The emigrants were, most of the time, simple people, and they were surprised by the social freedom they had in America, which they had not had in the Netherlands. They had been ignored by some people because of their religion. That's why they were attracted to Michigan. In 1854 Markus E. Nienhuis wrote about it:
"You can choose your own religion, nobody will force you, what the teacher wants to preach and where and how you want to build a church, you can do it how you want to do it, but the problem is that everybody has to manage for hisself. And there aren't any country-roads. (..) We can also live here relaxed.. (..) We are saved from being slaves and we don't have to work for people who want to be paid, so that we don't have the chance to be set out of our homes."Freedom of chosing your religion was very important for the emigrants.

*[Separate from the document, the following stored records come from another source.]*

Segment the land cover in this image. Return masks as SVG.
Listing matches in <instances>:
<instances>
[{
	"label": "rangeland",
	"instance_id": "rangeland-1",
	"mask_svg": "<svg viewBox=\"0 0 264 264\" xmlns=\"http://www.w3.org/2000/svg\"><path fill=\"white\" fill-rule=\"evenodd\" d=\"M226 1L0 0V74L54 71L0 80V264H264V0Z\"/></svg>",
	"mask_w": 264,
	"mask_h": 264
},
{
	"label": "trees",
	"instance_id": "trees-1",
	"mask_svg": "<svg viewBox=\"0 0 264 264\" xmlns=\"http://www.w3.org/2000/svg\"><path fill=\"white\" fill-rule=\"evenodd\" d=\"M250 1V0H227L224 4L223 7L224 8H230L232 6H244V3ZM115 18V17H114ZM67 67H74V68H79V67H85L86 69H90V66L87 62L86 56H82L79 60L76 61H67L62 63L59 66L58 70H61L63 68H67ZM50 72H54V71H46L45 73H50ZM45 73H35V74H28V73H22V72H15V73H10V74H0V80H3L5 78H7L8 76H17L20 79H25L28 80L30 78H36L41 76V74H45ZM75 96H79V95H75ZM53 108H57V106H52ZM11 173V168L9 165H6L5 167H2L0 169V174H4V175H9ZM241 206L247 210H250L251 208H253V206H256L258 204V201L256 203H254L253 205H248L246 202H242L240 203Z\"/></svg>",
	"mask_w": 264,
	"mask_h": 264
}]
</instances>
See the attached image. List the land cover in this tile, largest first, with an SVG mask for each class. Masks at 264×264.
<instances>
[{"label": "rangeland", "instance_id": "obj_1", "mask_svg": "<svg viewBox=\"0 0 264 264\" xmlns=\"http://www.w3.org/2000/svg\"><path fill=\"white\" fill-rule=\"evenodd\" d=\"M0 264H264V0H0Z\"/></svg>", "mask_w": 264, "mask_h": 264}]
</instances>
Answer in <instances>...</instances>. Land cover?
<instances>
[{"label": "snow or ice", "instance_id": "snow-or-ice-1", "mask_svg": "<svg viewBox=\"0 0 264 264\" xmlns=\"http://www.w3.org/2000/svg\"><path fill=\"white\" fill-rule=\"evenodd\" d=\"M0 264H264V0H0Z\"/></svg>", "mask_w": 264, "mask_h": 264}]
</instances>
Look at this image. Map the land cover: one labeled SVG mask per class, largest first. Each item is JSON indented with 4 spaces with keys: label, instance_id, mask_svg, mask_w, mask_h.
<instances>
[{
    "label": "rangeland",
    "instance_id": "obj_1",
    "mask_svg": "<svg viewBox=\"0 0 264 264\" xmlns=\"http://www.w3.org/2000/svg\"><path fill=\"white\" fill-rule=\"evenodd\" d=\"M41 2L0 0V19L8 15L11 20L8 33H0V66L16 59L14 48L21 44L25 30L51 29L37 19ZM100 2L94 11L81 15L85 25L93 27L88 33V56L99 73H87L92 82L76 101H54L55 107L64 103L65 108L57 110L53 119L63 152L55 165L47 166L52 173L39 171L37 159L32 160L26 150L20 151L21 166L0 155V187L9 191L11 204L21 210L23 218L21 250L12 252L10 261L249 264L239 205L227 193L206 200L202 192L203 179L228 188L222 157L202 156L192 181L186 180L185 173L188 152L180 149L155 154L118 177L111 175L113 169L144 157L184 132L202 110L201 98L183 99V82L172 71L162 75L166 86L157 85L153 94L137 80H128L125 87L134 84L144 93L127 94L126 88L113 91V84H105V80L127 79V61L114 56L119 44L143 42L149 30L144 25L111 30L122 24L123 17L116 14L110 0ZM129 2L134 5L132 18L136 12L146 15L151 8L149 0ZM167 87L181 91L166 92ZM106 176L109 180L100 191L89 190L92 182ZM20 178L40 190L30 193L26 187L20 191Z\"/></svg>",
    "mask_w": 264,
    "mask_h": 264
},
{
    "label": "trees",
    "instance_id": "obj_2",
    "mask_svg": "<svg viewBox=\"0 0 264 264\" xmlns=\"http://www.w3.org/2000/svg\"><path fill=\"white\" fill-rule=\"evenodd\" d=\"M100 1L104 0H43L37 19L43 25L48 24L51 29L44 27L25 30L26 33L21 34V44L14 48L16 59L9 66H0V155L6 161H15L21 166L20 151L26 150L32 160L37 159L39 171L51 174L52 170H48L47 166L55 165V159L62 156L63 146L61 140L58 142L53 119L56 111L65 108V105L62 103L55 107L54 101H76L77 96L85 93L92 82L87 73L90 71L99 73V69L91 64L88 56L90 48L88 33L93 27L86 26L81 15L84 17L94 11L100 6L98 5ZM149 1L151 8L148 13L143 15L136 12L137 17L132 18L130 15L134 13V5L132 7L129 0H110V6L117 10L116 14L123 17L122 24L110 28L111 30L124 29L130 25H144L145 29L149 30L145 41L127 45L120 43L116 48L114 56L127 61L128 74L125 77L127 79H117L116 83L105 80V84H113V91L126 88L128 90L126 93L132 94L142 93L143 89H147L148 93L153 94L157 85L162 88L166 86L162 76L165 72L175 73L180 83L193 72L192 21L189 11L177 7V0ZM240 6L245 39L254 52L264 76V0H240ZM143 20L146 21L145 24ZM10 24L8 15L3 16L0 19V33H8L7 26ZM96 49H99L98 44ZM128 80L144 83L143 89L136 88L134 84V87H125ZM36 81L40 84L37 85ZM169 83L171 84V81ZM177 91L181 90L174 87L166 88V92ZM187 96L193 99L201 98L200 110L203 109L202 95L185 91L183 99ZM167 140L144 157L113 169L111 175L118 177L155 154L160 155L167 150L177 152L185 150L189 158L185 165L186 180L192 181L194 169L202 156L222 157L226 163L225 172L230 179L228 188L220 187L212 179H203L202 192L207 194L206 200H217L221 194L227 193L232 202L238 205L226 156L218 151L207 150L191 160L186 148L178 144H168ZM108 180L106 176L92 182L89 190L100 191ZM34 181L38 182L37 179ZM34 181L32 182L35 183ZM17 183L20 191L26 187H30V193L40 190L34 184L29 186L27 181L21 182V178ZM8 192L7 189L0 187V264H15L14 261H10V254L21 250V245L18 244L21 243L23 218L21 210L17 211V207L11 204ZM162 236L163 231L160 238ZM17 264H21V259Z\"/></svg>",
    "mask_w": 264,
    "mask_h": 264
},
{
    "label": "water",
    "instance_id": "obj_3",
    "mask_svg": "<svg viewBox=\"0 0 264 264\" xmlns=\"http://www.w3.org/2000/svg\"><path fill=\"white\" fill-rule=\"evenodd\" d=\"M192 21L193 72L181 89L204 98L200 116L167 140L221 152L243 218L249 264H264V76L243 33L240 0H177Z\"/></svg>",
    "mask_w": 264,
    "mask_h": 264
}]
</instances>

The emigrants were also surprised by the lack of oppression by the government. Children played without shoes on their feet and women rode horses and carriages. They also got a day-off when there was a funeral of somebody they knew, which they did not get in the Netherlands.
There was lots of money spent on a funeral. The coffin cost around 140 dollars, the deceased was dressed beautifully, and there was a window-pane on the coffin. Everybody went to the graveyard in carriages. At the graveyard, there was another coffin, put around the first one. All together this meant many costs, which wasn't in the Netherlands.